DIRECTIVE:
Rewrite the passage of the grazing lease thread that begins with "I wouldn't take" and ends after "easments for access.", changing "Alberta" to "Manitoba".

SOURCE EXTRACT:
--- START ---
Ridiculous article in National Post

The one I quoted from the article.

I looked into leasing some Crown land in Saskatchewan three years ago, and very nearly purchased an outfitting camp and lease. The Crown can impose restrictions OR easements on lease land as they see fit.

I wouldn't take anything that is written in that article as fact.....that quote, like much of the remainder of the article was fraught with inaccuracies. As I said, where you are things may be different but this is Alberta and certain types of grazing leases require the leaseholder's permission to access.
 
As I said, where you are things may be different but this is Alberta and certain types of grazing leases require the leaseholder's permission to access.
Definitely! Most lease land requires permision, but some have express, written, easments for access.
 
another prime example of a special interest group pushing people off land via a 3rd party.... just like the GAMP watershed protection...
the planners told the various users who attended the first planning meeting "dont even think about this area on the map, an outfitter that Ralph Klein uses has been promised sole use of that area."....
--- END ---
SUPPLIED MATERIAL:
--- START ---
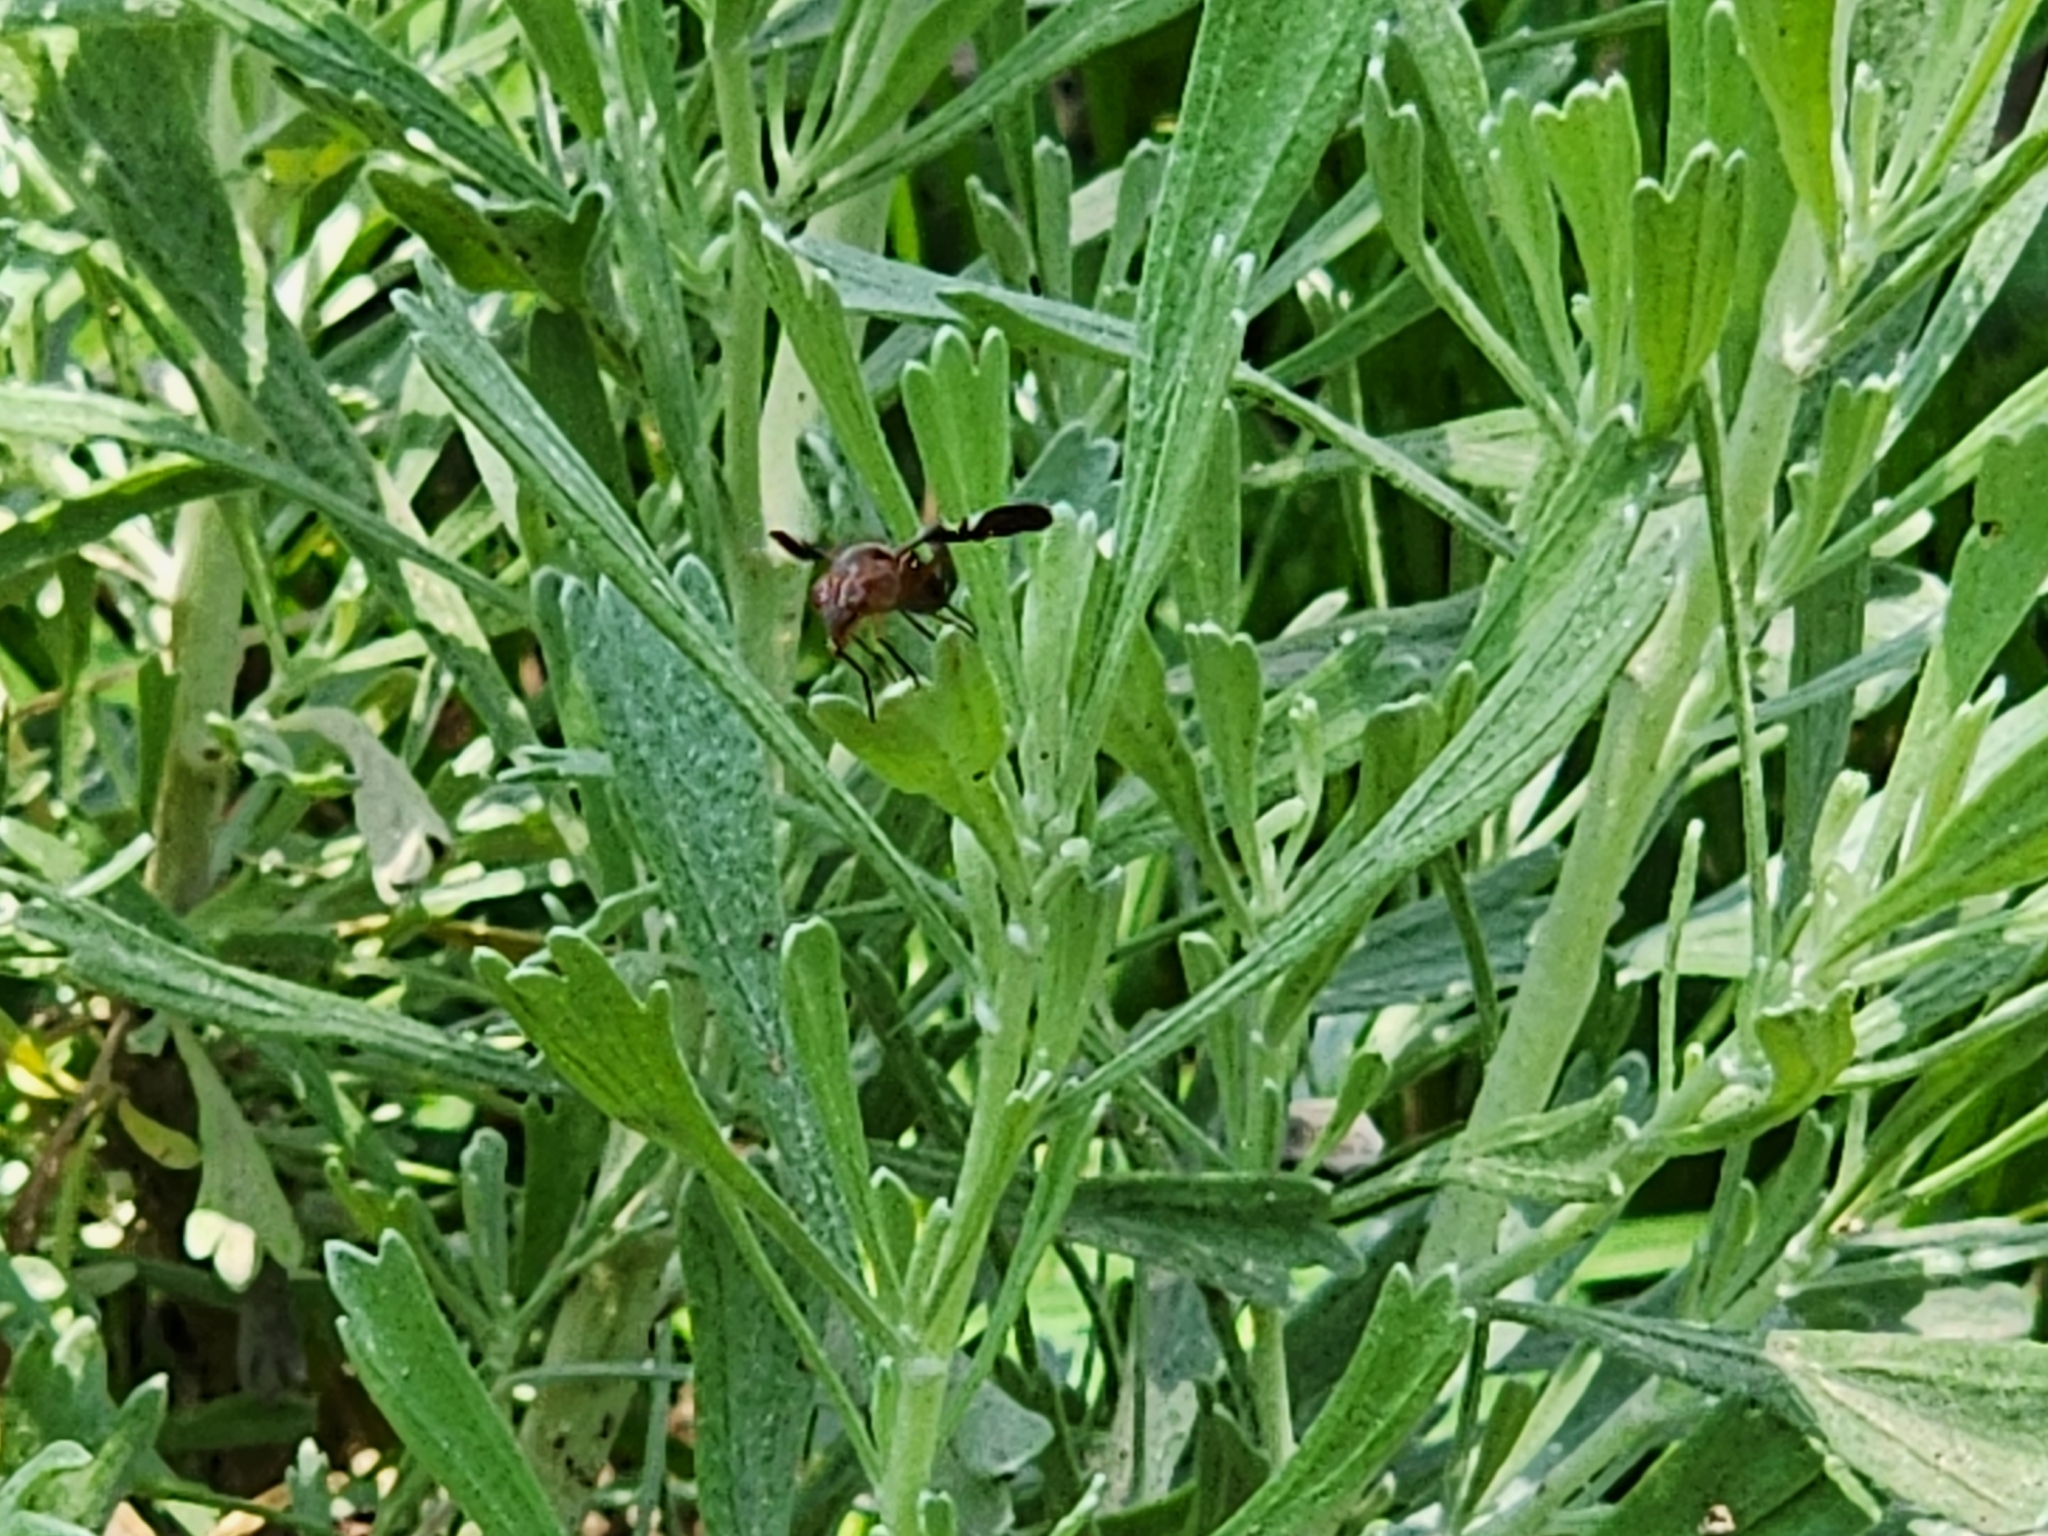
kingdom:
--- END ---
ANSWER TO THIS EXERCISE:
I wouldn't take anything that is written in that article as fact.....that quote, like much of the remainder of the article was fraught with inaccuracies. As I said, where you are things may be different but this is Manitoba and certain types of grazing leases require the leaseholder's permission to access.
 
As I said, where you are things may be different but this is Manitoba and certain types of grazing leases require the leaseholder's permission to access.
Definitely! Most lease land requires permision, but some have express, written, easments for access.